Wendy Reuer, Published October 24 2011
Moorhead City Council OKs flood fundingMOORHEAD – Shouts of “No!” and “Why?!” came from a group of about 20 residents as Councilwoman Nancy Otto quietly voted no to fund $37.7 million in permanent flood protection at Monday’s City Council meeting.
Twenty minutes and two more motions later, the council approved staff’s proposal of completing what is called the Base Project plus A through C.
The flood mitigation plans are a combination of voluntary buyouts and backyard mitigation. Properties in the base project area are at an elevation of 39.5 feet or less. Project A includes the area around Rivershore Drive in southern Moorhead. Projects B and C are in north Moorhead.
The Minnesota Department of Natural Resources has given a $16.5 million grant so the $37 million project will cost the city about $21 million. About $27 million will be spent on buyouts, with another $10 million used on flood mitigation. The city must assess at least $4.1 million to receive the grant from the DNR, which bases that amount on population and median household incomes per city.
To approve funding for permanent flood mitigation, the council needed a majority with seven votes of the eight-person council.
A one-time assessment cost of $412 per property is estimated to properties within the special assessment district. So far, the council has not decided how the assessment district will be determined.
“There are up to three different models that they will now debate and determine which model to proceed with,” City Manager Michael Redlinger said.
Redlinger has presented the same model used in 2009, one assessment district based on elevation and a third option.
Otto said it was the impact to those residents who could not afford the special assessments that inspired her original “no” vote on the motion to approve base plus A through C projects.
“My intention all along has never been to hold things up and, my intention is for people who cannot afford to pay the special assessment,” she said.
Monday, after Mayor Mark Voxland had to disallow a tabled motion by Councilman Mark Hintermeyer from Oct. 10 because it was not in accordance with state law, Otto, along with Luther Stueland and Mark Hintermeyer, voted against funding the base project plus projects A through C.
“To me, it’s too far. I can only support the base,” Stueland said.
Otto quickly made a new “hybrid” motion that would have authorized spending up to $30 million.

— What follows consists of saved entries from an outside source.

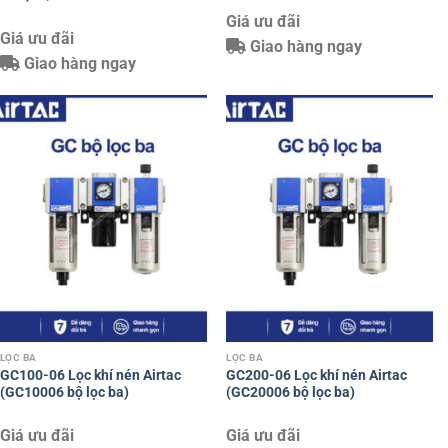
Giá ưu đãi
Giá ưu đãi
Giao hàng ngay
Giao hàng ngay
LỌC BA
LỌC BA
GC100-06 Lọc khí nén Airtac
GC200-06 Lọc khí nén Airtac
(GC10006 bộ lọc ba)
(GC20006 bộ lọc ba)
Giá ưu đãi
Giá ưu đãi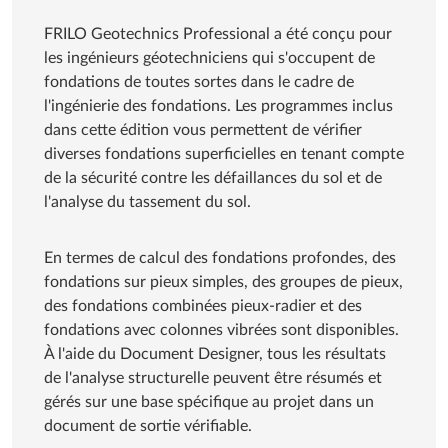
Professional
FRILO Geotechnics Professional a été conçu pour
les ingénieurs géotechniciens qui s'occupent de
fondations de toutes sortes dans le cadre de
l'ingénierie des fondations. Les programmes inclus
dans cette édition vous permettent de vérifier
diverses fondations superficielles en tenant compte
de la sécurité contre les défaillances du sol et de
l'analyse du tassement du sol.
En termes de calcul des fondations profondes, des
fondations sur pieux simples, des groupes de pieux,
des fondations combinées pieux-radier et des
fondations avec colonnes vibrées sont disponibles.
À l'aide du Document Designer, tous les résultats
de l'analyse structurelle peuvent être résumés et
gérés sur une base spécifique au projet dans un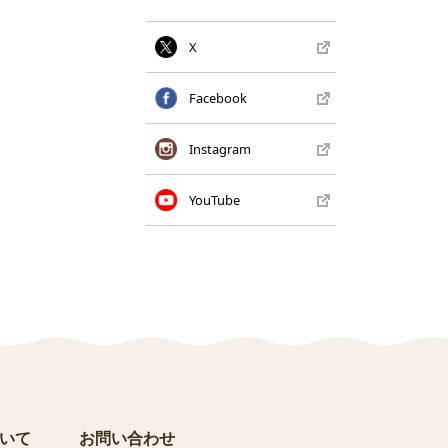
X
Facebook
Instagram
YouTube
いて
お問い合わせ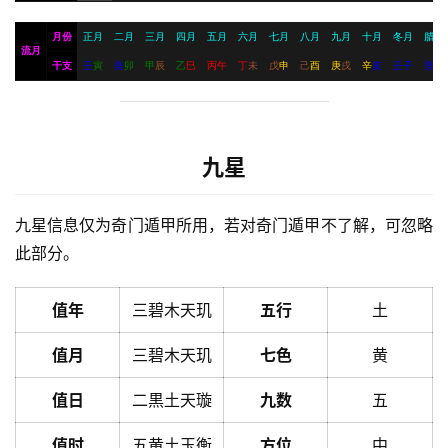
月份
正月
二月
三月
四月
五月
六月
七月
八月
九月
十月
冬月
腊月
流月
干支
壬
寅
癸
卯
甲
辰
乙
巳
丙
午
丁
未
戊
申
己
酉
庚
戌
辛
亥
壬
子
癸
丑
九星
九星信息仅为奇门遁甲所用，若对奇门遁甲不了解，可忽略
此部分。
值年
三碧木天玑
五行
土
值月
三碧木天玑
七色
黄
值日
二黒土天璇
九数
五
值时
五黄土玉衡
方位
中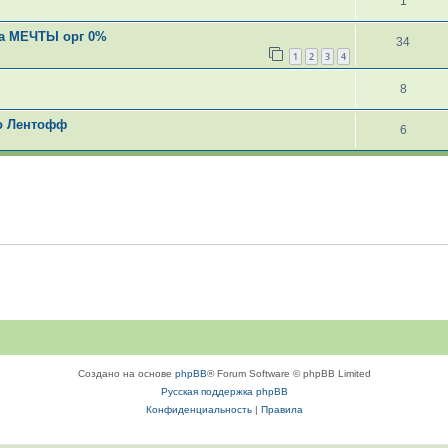
1
Ека МЕЧТЫ орг 0%
34
1
2
3
4
8
ко Лентофф
6
Создано на основе
phpBB
® Forum Software © phpBB Limited
Русская поддержка phpBB
Конфиденциальность
|
Правила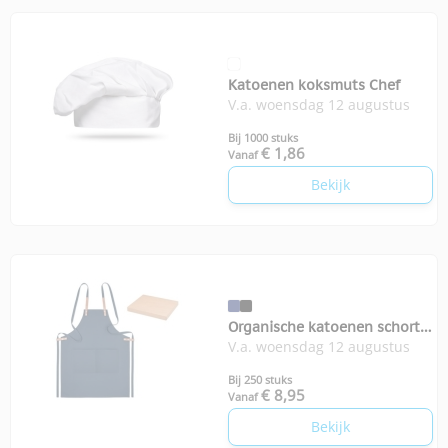
Katoenen koksmuts Chef
V.a. woensdag 12 augustus
Bij 1000 stuks
€ 1,86
Vanaf
Bekijk
Organische katoenen schort
V.a. woensdag 12 augustus
Pure colour
Bij 250 stuks
€ 8,95
Vanaf
Bekijk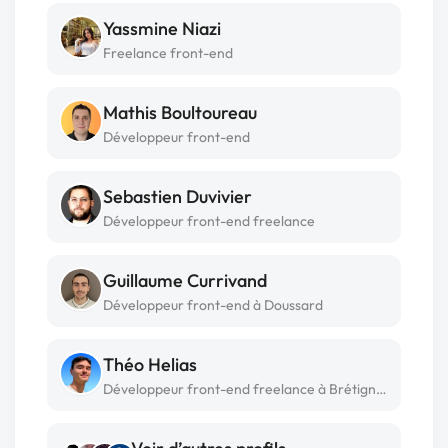
Yassmine Niazi
Freelance front-end
Mathis Boultoureau
Développeur front-end
Sebastien Duvivier
Développeur front-end freelance
Guillaume Currivand
Développeur front-end à Doussard
Théo Helias
Développeur front-end freelance à Brétigny sur orge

However, Redlinger and City Engineer Bob Zimmerman said that motion would have been too limiting to accomplish many buyouts.
“It was not providing the flexibility we needed,” Redlinger said.
Zimmerman said another problem with not funding the proposed Base and A through C plans is that the DNR warned the city in a letter the current rate of buyouts at 108 percent of a home’s assessed value may decrease in the near future.
“The essence of the timing is so critically important because we are afraid for that homeowner further down on the list who may not have the opportunity to get a buyout at 108 percent of estimated value,” Redlinger said.
Zimmerman said a future $25 million to $30 million grant from the DNR was also very unlikely.
That was enough for Otto. She withdrew her hybrid plan and made a new motion: funding the $37 million base plus A through C. The same one she initially voted against.
This time, Stueland was the only “no” vote and the motion passed.
The audience cheered and applauded the decision.
“It finally puts the city on a course that is workable and flexible and will have the effect we really need for long term permanent flood protection. Why it took this long, I have absolutely no idea,” Resident Bob Seigel said Monday.
Resident Clay Dietrich agreed Monday’s vote would be positive for the city’s future. “This vote is essential for the city of Moorhead’s dealing with this ongoing flood fight.”